The genetic mutation that causes people to have blue eyes is a recessive gene. This means that if both parents have this gene, there is a 25% chance that a child will have blue eyes. The gene is present in all people with a certain percentage of DNA from a white ancestor.
This gene also codes for the production of a pigment called melanin that protects the eyes from sun damage. It’s important to note, however, that many people with light-colored eyes are at greater risk of eye diseases, such as cataracts and macular degeneration.
One of the major reasons that light-eyed people are at a higher risk of eye disease is because their eyes are more sensitive to the sun’s UV rays than dark-eyed people. As a result, they are at greater risk of developing a form of eye cancer known as eye melanoma.

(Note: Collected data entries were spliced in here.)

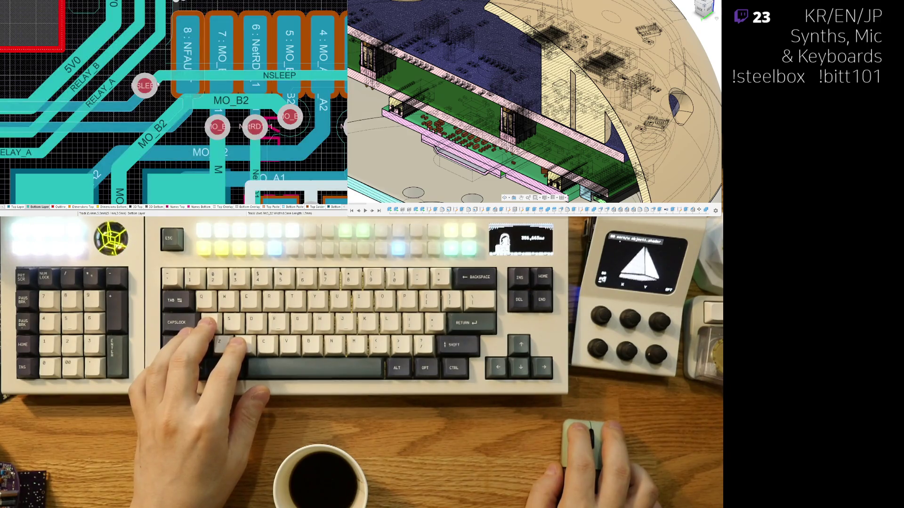
# Step: Move the NSLEEP via and trace down-right and reposition the MO_B2 trace
pyautogui.moveTo(151, 93)
pyautogui.mouseDown()
pyautogui.moveTo(150, 101)
pyautogui.moveTo(155, 87)
pyautogui.moveTo(159, 98)
pyautogui.moveTo(183, 81)
pyautogui.mouseUp()
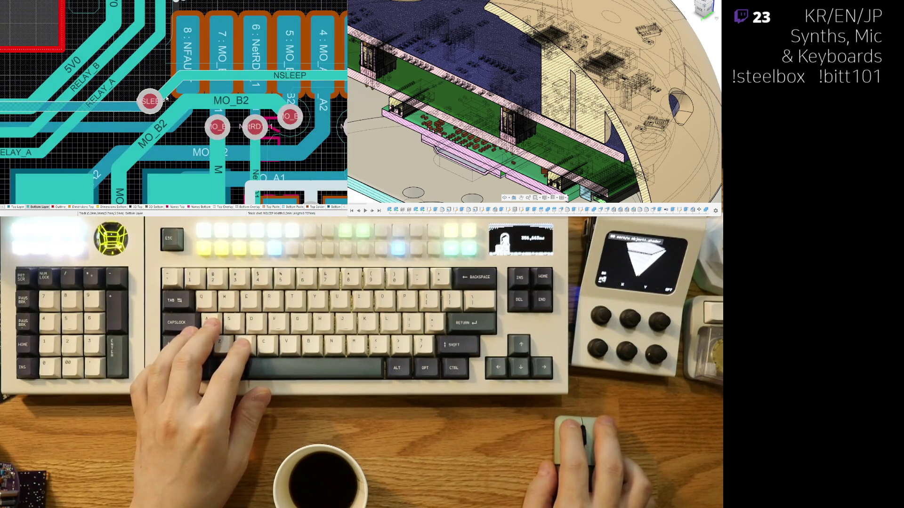
pyautogui.click(154, 141)
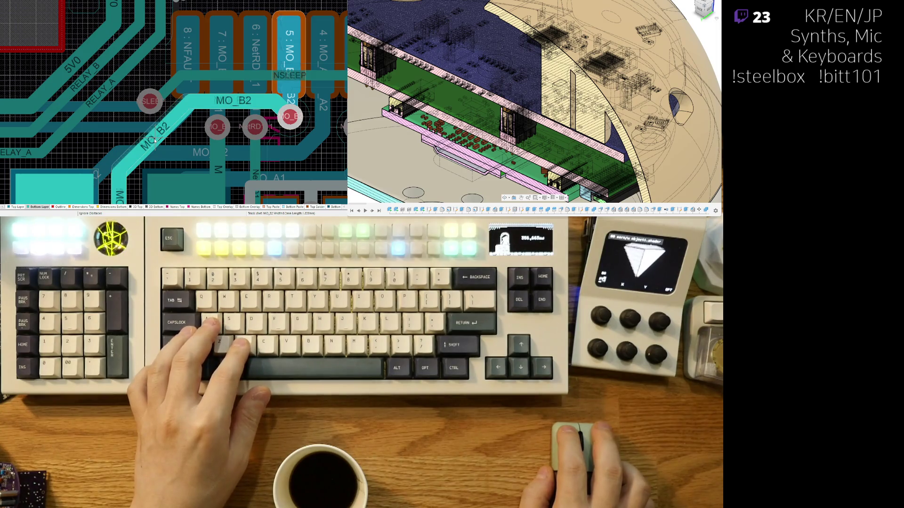
pyautogui.moveTo(155, 141); pyautogui.dragTo(154, 141)
pyautogui.keyDown('shift'); pyautogui.hscroll(2, 273, 85); pyautogui.keyUp('shift')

Because of this, it’s important to wear sunglasses and avoid direct sunlight whenever possible, particularly in the sun’s hottest hours. Those with blue eyes are even more at risk, because their eyes have less pigment than those with darker eye color, which makes them more susceptible to the effects of the sun’s rays.
In addition to being at higher risk of eye disease, blue eyes are also more prone to developing a form of cancer known as melanoma, which is the most deadly of all types of cancers. Fortunately, melanoma is rare, occurring in about six out of every million people.